§ **Teks Bacaan**
Risalah Mujahidin Edisi 32: Teror Syi’ah

“Saya kira kelompok Syiah ‘tidak sebagus’ kelompok Ahmadiyah. Kita adalah sebuah kelompok keagamaan yang mendunia, jadi berbeda dengan kelompok Ahmadiyah yang menyambut pukulan yang mematikan itu dengan senyuman. Orang-orang Syiah tidak akan membiarkan tindakan kekerasan itu terus menerus terjadi. Karena untuk pengikut Syi’ah, mengorbankan darah dan mengalirkannya bersama darah Imam Husein adalah suatu kemuliaan. Saya tidak bermaksud mengancam ya tapi apakah kita harus memindahkan konflik Sunnah-Syiah dari Iraq ke Indonesia? Semua itu berpulang pada pemerintah.”

Jalaluddin Rahkmat (Ketua Dewan Syura IJABI)

Pada tahun 1981, pasca revolusi menumbangkan kekuasaan Syah Reza Pahlavi 11 Februari 1979, kedutaan Iran di Jakarta mengundang aktivis dan mahasiswa Islam berkunjung ke negeri para mulah Iran. Semangat revolusi Syi’ah yang digaungkan dengan label Revolusi Islam Iran pimpinan Khomaini, sangat spektakuler sehingga menyulut keinginan ratusan aktivis muda Islam Indonesia berlomba mendapatkan tiket gratis menyaksikan langsung gelora revolusi di Iran.

Ekspor Revolusi yang didengungkan Ayatullah Khomeini kemudian dibuktikan dengan adanya gelombang pengiriman pelajar dan santri ke Qum (Iran) untuk dididik secara militan, sehingga pulang dari Iran mereka menjadi kader dakwah Syiah di kampung halaman masing-masing. Syiahisasi inilah kemudian  telah menimbulkan keretakan terhadap kerukunan intern ummat Islam yang ada di Indonesia.

Di antara aktifis muda Islam ini, ada yang berkunjung beberapa minggu, tetapi banyak juga yang menempuh pendidikan beberapa tahun di Qom. Mereka yang bermukim mengenyam pendidikan, sengaja dipersiapkan menjadi kader militan Syi’ah, termasuk dalam kloter ini adalah Ahmad Barakbah dan Ibrahim alias Jawad.

§ **Tugas a**
Tulis ulang bagian teks bacaan dari "Pada tahun 1981, pasca" sampai "ada di Indonesia.", lalu ganti "Iran" dengan "Persia".

[Baris hasil ekstraksi]
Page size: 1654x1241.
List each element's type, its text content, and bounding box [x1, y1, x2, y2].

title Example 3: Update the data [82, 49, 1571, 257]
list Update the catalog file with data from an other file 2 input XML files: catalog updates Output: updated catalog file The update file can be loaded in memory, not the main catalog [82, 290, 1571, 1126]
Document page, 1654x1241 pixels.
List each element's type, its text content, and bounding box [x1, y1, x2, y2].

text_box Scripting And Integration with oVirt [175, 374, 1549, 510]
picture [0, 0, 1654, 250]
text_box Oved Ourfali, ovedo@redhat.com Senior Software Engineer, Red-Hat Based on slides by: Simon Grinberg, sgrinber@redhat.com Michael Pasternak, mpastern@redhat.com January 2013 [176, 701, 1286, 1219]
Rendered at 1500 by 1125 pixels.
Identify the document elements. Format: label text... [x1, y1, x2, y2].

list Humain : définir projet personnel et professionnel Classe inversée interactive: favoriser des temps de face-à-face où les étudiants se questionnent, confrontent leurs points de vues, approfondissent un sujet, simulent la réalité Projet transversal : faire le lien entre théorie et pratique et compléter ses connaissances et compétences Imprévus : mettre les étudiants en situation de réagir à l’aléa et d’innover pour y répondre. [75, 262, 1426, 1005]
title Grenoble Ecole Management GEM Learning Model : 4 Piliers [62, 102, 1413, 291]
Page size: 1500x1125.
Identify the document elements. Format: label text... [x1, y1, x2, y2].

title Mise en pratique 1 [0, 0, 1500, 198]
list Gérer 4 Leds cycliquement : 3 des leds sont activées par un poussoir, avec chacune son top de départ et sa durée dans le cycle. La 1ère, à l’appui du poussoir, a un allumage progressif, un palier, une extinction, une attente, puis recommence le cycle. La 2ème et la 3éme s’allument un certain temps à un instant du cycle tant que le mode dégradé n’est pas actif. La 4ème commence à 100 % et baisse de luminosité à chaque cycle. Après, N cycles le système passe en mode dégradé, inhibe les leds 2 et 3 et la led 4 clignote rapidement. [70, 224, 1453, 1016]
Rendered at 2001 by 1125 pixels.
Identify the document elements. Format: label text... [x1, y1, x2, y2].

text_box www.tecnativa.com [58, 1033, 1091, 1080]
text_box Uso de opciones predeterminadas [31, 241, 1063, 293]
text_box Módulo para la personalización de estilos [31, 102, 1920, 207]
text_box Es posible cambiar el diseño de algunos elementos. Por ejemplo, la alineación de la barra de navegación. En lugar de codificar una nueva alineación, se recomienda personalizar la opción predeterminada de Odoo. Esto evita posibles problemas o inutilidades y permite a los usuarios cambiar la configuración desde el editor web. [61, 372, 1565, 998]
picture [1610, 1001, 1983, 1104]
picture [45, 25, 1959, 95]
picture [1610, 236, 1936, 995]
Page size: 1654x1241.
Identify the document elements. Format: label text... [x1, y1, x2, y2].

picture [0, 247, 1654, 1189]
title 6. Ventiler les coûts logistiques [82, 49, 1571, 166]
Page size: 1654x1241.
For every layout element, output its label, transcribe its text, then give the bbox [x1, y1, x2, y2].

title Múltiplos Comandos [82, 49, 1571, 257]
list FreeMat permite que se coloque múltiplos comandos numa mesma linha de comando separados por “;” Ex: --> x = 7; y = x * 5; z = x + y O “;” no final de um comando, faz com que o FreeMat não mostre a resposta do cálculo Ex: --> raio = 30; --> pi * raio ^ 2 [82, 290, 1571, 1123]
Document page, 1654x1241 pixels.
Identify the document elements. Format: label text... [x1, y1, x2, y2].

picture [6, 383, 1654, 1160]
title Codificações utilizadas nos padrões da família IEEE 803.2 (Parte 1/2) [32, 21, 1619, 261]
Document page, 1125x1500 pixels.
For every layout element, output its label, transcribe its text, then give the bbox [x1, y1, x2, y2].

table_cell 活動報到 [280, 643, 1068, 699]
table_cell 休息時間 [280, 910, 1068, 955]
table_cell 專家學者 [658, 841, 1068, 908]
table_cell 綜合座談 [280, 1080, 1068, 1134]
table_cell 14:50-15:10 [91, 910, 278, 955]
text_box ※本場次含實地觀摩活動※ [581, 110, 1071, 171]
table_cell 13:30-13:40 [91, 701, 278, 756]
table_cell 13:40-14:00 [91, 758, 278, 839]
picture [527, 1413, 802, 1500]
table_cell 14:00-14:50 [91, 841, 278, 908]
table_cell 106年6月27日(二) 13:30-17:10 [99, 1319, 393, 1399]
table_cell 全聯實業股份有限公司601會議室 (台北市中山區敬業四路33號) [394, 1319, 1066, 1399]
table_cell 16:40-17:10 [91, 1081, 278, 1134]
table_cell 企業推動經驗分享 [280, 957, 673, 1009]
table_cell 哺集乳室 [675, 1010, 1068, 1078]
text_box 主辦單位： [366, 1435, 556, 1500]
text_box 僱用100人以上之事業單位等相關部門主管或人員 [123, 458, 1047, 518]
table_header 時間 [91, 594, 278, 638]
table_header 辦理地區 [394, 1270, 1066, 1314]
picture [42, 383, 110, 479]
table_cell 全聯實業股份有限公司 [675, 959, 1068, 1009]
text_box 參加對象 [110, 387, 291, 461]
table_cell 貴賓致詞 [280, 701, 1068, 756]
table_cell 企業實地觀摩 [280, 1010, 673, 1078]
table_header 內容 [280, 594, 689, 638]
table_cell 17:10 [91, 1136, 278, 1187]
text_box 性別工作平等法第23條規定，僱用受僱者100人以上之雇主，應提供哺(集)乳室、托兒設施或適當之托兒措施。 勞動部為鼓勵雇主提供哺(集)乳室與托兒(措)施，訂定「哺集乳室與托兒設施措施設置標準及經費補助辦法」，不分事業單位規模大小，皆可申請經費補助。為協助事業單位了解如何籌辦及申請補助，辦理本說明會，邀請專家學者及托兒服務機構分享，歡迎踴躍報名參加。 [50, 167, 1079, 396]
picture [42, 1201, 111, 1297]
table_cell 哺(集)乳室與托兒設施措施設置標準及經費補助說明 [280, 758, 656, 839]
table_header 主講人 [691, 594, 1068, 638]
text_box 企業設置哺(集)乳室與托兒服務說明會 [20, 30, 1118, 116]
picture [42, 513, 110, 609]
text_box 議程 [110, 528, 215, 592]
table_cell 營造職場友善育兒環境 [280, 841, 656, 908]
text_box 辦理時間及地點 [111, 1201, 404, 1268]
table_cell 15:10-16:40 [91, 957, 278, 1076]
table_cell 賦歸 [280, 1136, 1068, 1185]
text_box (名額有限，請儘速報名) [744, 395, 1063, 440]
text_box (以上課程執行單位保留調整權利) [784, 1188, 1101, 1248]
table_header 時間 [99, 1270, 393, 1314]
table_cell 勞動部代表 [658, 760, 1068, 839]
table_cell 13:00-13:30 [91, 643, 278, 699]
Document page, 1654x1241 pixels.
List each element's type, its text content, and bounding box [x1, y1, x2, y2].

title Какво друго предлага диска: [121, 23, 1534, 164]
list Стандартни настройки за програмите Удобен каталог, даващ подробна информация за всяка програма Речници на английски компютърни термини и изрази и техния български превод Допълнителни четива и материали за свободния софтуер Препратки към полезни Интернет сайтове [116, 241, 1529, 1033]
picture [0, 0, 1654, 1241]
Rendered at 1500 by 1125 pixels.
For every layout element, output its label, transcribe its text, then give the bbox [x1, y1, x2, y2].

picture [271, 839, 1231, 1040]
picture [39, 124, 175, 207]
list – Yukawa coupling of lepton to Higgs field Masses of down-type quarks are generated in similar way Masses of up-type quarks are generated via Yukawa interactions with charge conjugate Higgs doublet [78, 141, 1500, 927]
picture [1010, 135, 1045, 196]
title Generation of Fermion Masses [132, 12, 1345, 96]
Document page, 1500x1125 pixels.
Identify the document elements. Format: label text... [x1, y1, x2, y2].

§ **Tugas b**
Ubah baris data latihan menjadi tabel Markdown berkolom No dan Isi, mulai dari baris pertama data sampai baris yang memuat "title Example 3: Update". Lewati baris kosong.

§ **Hasil a**
Pada tahun 1981, pasca revolusi menumbangkan kekuasaan Syah Reza Pahlavi 11 Februari 1979, kedutaan Persia di Jakarta mengundang aktivis dan mahasiswa Islam berkunjung ke negeri para mulah Persia. Semangat revolusi Syi’ah yang digaungkan dengan label Revolusi Islam Persia pimpinan Khomaini, sangat spektakuler sehingga menyulut keinginan ratusan aktivis muda Islam Indonesia berlomba mendapatkan tiket gratis menyaksikan langsung gelora revolusi di Persia.

Ekspor Revolusi yang didengungkan Ayatullah Khomeini kemudian dibuktikan dengan adanya gelombang pengiriman pelajar dan santri ke Qum (Persia) untuk dididik secara militan, sehingga pulang dari Persia mereka menjadi kader dakwah Syiah di kampung halaman masing-masing. Syiahisasi inilah kemudian  telah menimbulkan keretakan terhadap kerukunan intern ummat Islam yang ada di Indonesia.

§ **Hasil b**
| No | Isi |
|---|---|
| 1 | Page size: 1654x1241. |
| 2 | List each element's type, its text content, and bounding box [x1, y1, x2, y2]. |
| 3 | title Example 3: Update the data [82, 49, 1571, 257] |